A stalled investment that turned into a courtroom battle
Prest’s investment vehicle, Bank of Nevis International Limited, bought nearly a quarter of Investrust’s shares in 2021 through the Lusaka Securities Exchange. The purchase followed all exchange rules and went through licensed brokers.
But because Investrust was a regulated bank, the stake needed formal recognition from the central bank. BONI filed the paperwork and then waited. For almost three years, the investment sat in limbo. BONI couldn’t vote, join the board, or influence the bank’s direction. Yet it carried the full economic risk of ownership.
The situation escalated in January 2024 when regulators informed BONI that it did not recognise the company as a shareholder. Months later, Investrust was liquidated, wiping out BONI’s investment entirely and without refund.
High Court shuts down central bank challenges
In two separate rulings, Justice Charles Zulu dismissed the central bank’s attempts to block BONI’s case.

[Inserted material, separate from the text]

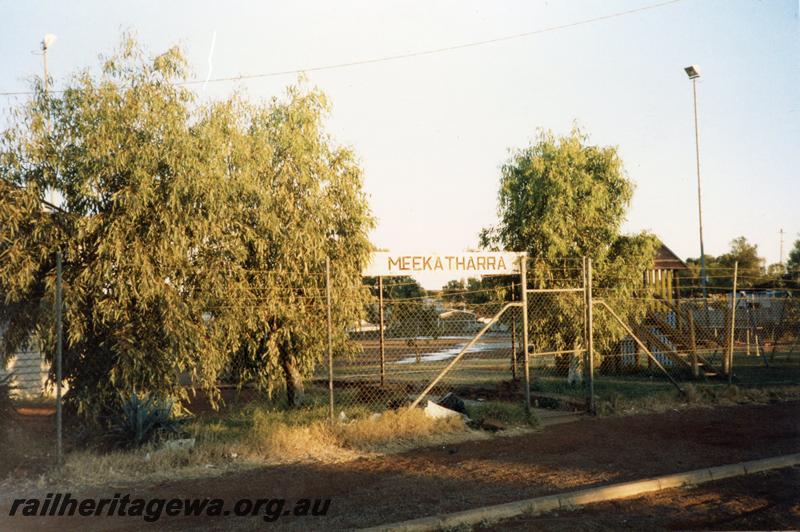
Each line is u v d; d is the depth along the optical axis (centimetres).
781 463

First, he rejected BoZ’s move to set aside BONI’s earlier notice of discontinuance, finding the company followed proper Zambian procedures. Second, he dismissed the claim that BONI’s fresh judicial review was an abuse of process, clearing the way for the case to proceed and ordering costs against the regulator.
The decisions keep BONI’s challenge alive, and turn the spotlight back on the country’s handling of investor rights and regulatory transparency.
Global eyes
International lawyer Robert Amsterdam of Amsterdam & Partners, who is connected to investor interests in the case, said the fallout reaches far beyond a single bank.
In a televised interview, he called the liquidation: “a tragic story and an own goal for Zambia.”
Amsterdam argued that Prest had viewed Zambia as a strategic economic gateway: “He was held up for over three years only to be left at the altar, with the Bank of Zambia putting the bank into liquidation. It is a tragic story and an own goal for Zambia.”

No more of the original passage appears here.